Meditation isn’t magical mumbo jumbo, either. Studies show meditation can relieve stress, reduce workplace absenteeism, all while improving mood, motivation, health, and productivity.
Like with the Pomodoro technique, meditation produces real-world results. David Lynch, mentioned above, performs transcendental meditation twice a day to help him solve creative problems and complete his projects.
Try disconnecting from your devices
This one’s easier said than done, especially when we use our devices for work. However, if you need to keep your phone or computer on while you’re in the zone, check out this list of helpful apps. These apps schedule shut-off or silence times for the other apps that could distract you, like your messengers or email apps. Schedule some shutdown time while you’re working under an egg timer or meditating.
If adding yet another app to your phone or computer sounds unappealing, you can simply turn off your notifications, too.
Try taking care of yourself
One of the biggest challenges with working from home is, well, we tend to sit on our asses all day. Being sedentary causes all sorts of problems, such as chronic muscle and joint pain, migraines, lack of focus, depression, and overall poor health. Some doctors even recommend we get at least one measly minute of exercise a day, since not exercising at all can lead to early death.
This isn’t merely motherly advice, either. During the pandemic, the global shift to remote work triggered a shortage of hand, wrist, and arm braces for treating sprains and carpal tunnel syndrome. Depression rates have skyrocketed.
So, get some exercise, even if it’s only for 60 seconds a day. Stretch regularly. Drink plenty of water. Eat a healthy, balanced diet with lots of leafy vegetables. Get quality sleep. And chill on the caffeine, which causes anxiety.
For tips on how to exercise from home, visit my previous article for The Pursuit on that very topic.
Treat yourself often, and treat others whenever you can. Go on (sensible) shopping sprees. Replace your wardrobe. Dye your hair or get a plant.
Try changing your environment
To prevent your environment from controlling you, try taking control of your environment instead. Get new bedding. Rearrange your furniture. Redecorate your walls with that money you aren’t spending on gas and car repairs. If you always work in your home office, try working in your kitchen instead. If your home is getting overbearing, work at a nearby coffee shop, library, or public park.
If you can’t stand your job, well — it’s our job market right now, ain’t it?
Try something new
Circling back to flow states and deep work: Essentially, to help yourself get into the zone, you need to try something new — constantly and consistently.
Entering a flow state means you’re challenging yourself, but not too much. Believe it or not, certain types of stress, at moderate levels, are actually good for us. We evolved to grow stronger from manageable sources of stress. Overcoming the challenges we set for ourselves makes us see ourselves, and our world, in a brighter light.

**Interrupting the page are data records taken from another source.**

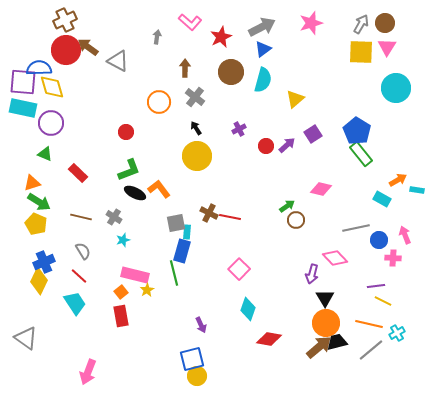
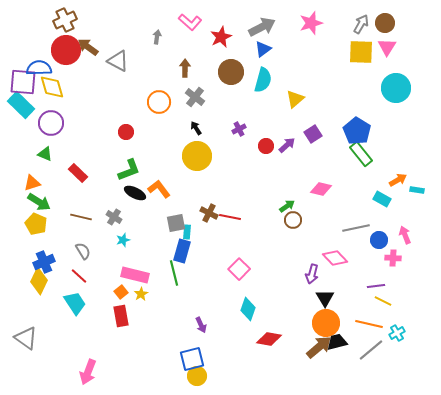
cyan rectangle at (23, 108): moved 2 px left, 3 px up; rotated 32 degrees clockwise
brown circle at (296, 220): moved 3 px left
yellow star at (147, 290): moved 6 px left, 4 px down
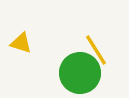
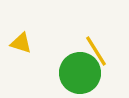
yellow line: moved 1 px down
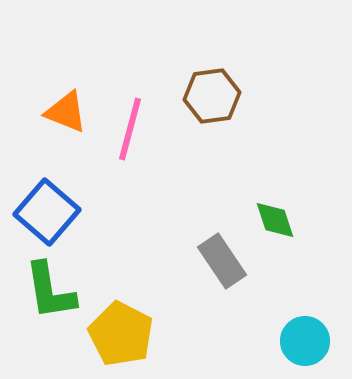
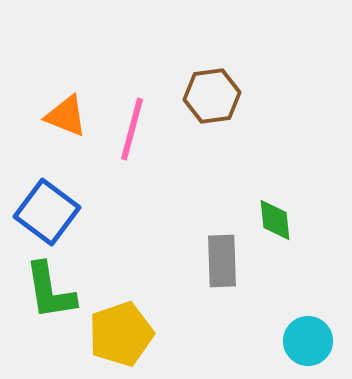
orange triangle: moved 4 px down
pink line: moved 2 px right
blue square: rotated 4 degrees counterclockwise
green diamond: rotated 12 degrees clockwise
gray rectangle: rotated 32 degrees clockwise
yellow pentagon: rotated 26 degrees clockwise
cyan circle: moved 3 px right
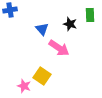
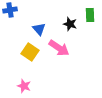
blue triangle: moved 3 px left
yellow square: moved 12 px left, 24 px up
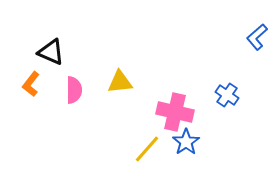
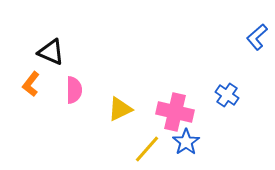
yellow triangle: moved 27 px down; rotated 20 degrees counterclockwise
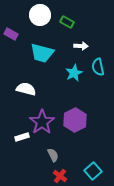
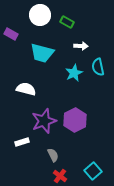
purple star: moved 2 px right, 1 px up; rotated 15 degrees clockwise
white rectangle: moved 5 px down
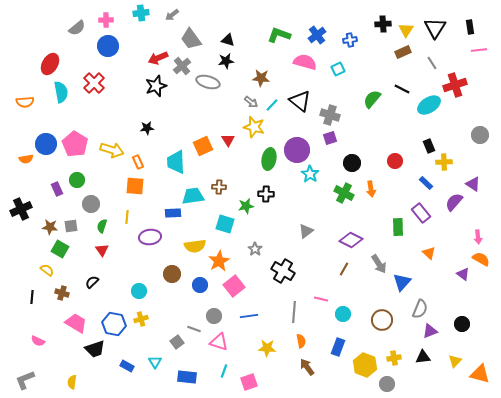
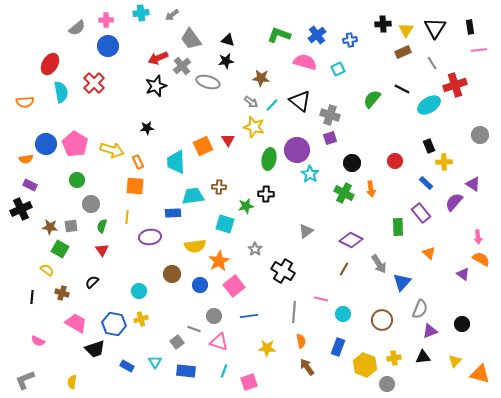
purple rectangle at (57, 189): moved 27 px left, 4 px up; rotated 40 degrees counterclockwise
blue rectangle at (187, 377): moved 1 px left, 6 px up
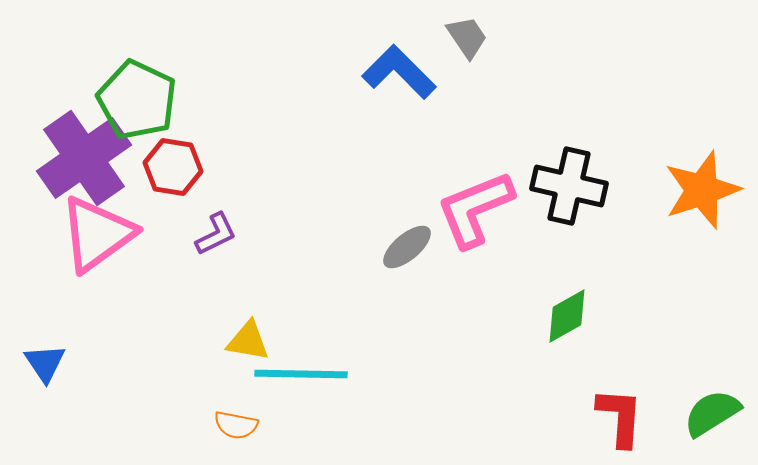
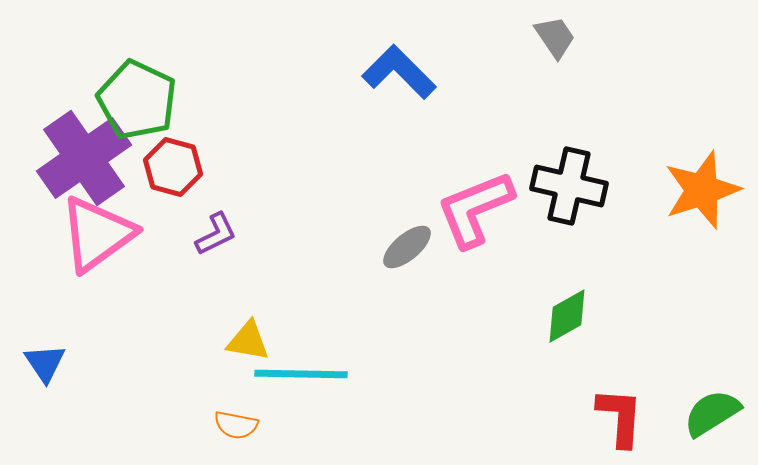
gray trapezoid: moved 88 px right
red hexagon: rotated 6 degrees clockwise
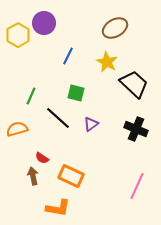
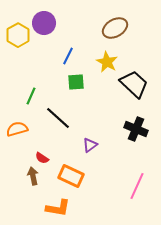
green square: moved 11 px up; rotated 18 degrees counterclockwise
purple triangle: moved 1 px left, 21 px down
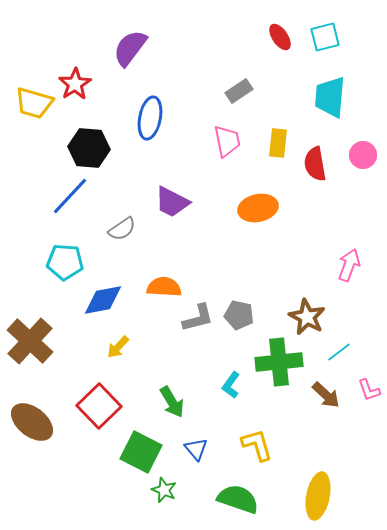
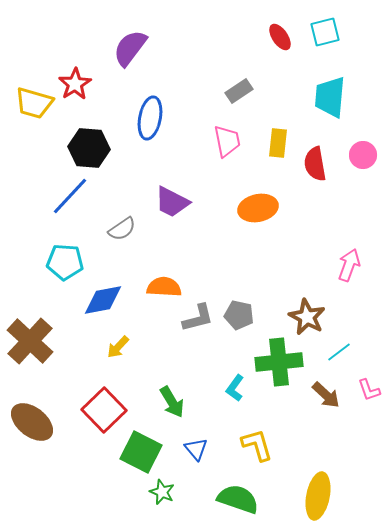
cyan square: moved 5 px up
cyan L-shape: moved 4 px right, 3 px down
red square: moved 5 px right, 4 px down
green star: moved 2 px left, 2 px down
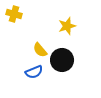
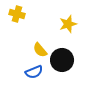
yellow cross: moved 3 px right
yellow star: moved 1 px right, 2 px up
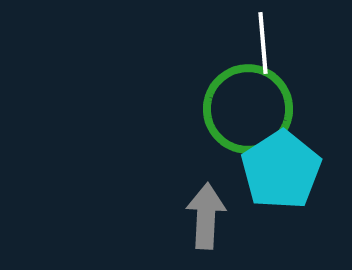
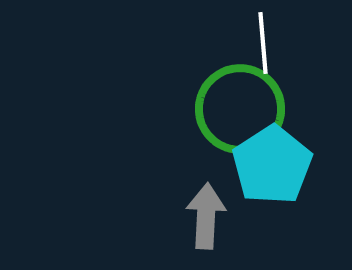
green circle: moved 8 px left
cyan pentagon: moved 9 px left, 5 px up
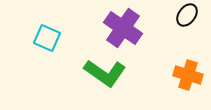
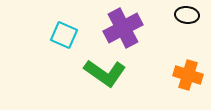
black ellipse: rotated 60 degrees clockwise
purple cross: rotated 27 degrees clockwise
cyan square: moved 17 px right, 3 px up
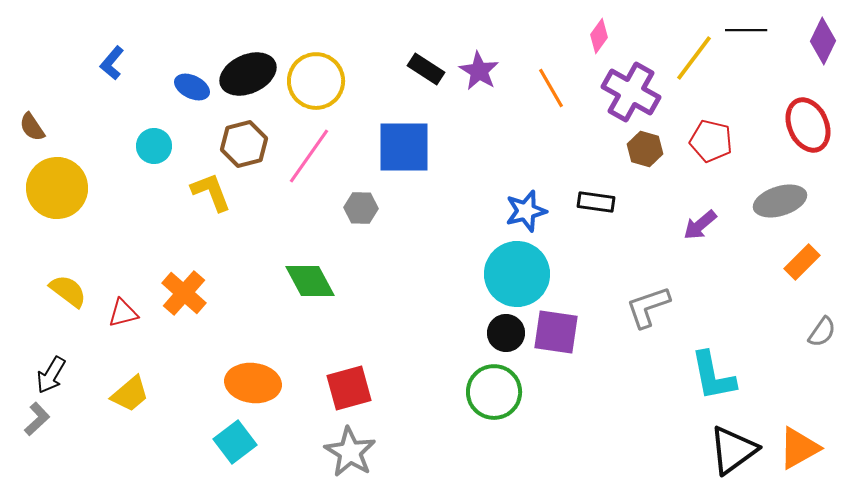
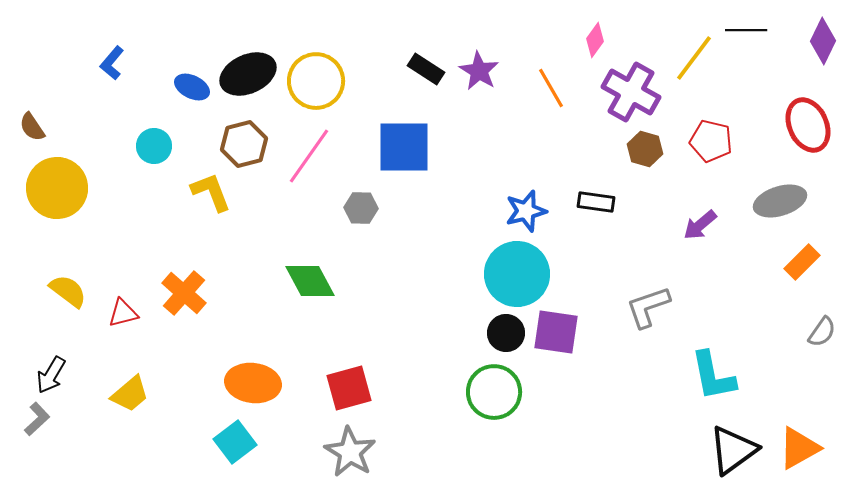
pink diamond at (599, 36): moved 4 px left, 4 px down
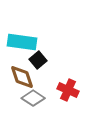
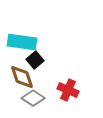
black square: moved 3 px left
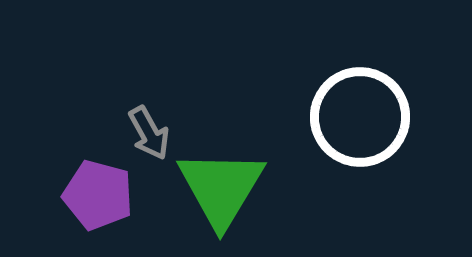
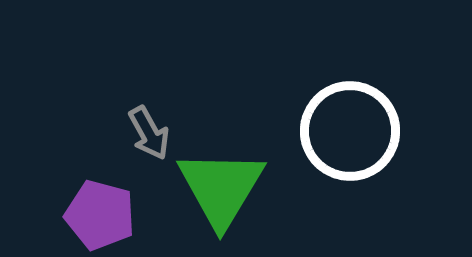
white circle: moved 10 px left, 14 px down
purple pentagon: moved 2 px right, 20 px down
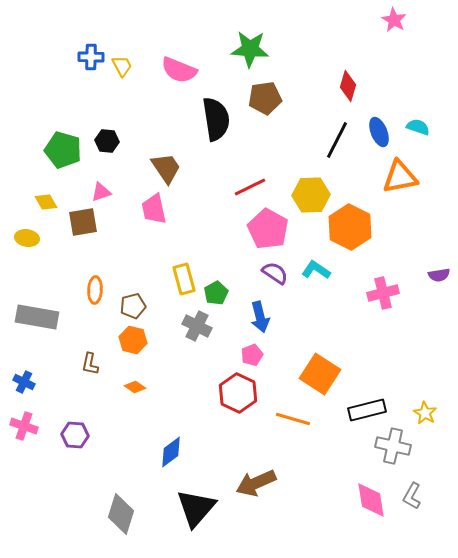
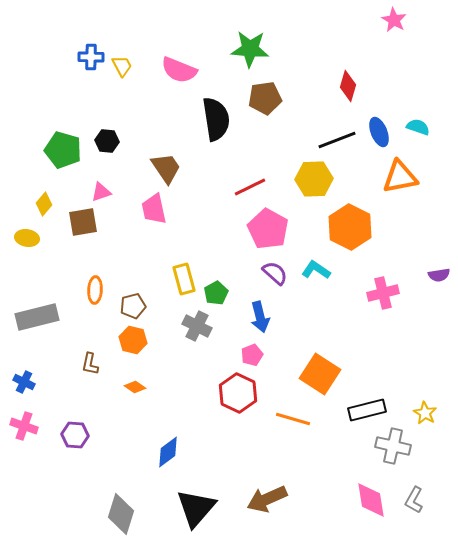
black line at (337, 140): rotated 42 degrees clockwise
yellow hexagon at (311, 195): moved 3 px right, 16 px up
yellow diamond at (46, 202): moved 2 px left, 2 px down; rotated 70 degrees clockwise
purple semicircle at (275, 273): rotated 8 degrees clockwise
gray rectangle at (37, 317): rotated 24 degrees counterclockwise
blue diamond at (171, 452): moved 3 px left
brown arrow at (256, 483): moved 11 px right, 16 px down
gray L-shape at (412, 496): moved 2 px right, 4 px down
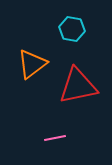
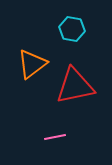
red triangle: moved 3 px left
pink line: moved 1 px up
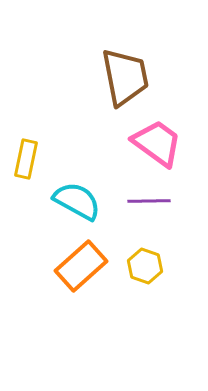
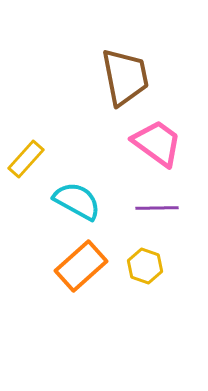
yellow rectangle: rotated 30 degrees clockwise
purple line: moved 8 px right, 7 px down
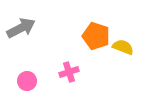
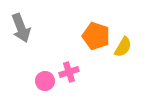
gray arrow: rotated 96 degrees clockwise
yellow semicircle: rotated 100 degrees clockwise
pink circle: moved 18 px right
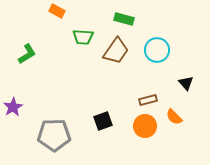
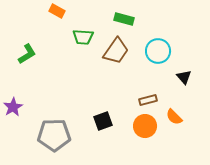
cyan circle: moved 1 px right, 1 px down
black triangle: moved 2 px left, 6 px up
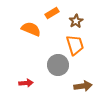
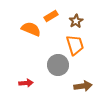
orange rectangle: moved 1 px left, 3 px down
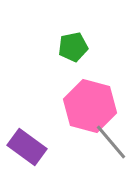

If you want to become proficient at a musical instrument, you’ve got to get through the painful process of sounding like crap at first. If you want to bulk up, you’ve got to deal with aches after lifting weights. If you want to write a novel, you need to toil through those first drafts filled with cringey cliches.
Or, if you’ve got a report due in two hours, force yourself to sit down and crank it out. But this time, try something different. Push yourself. Go beyond the bare minimum. Set a goal — one just for you; not your boss, not your coworkers — on top of completing the required task. After all, if you’re trying to get in the zone, that’s the best path to achieving it.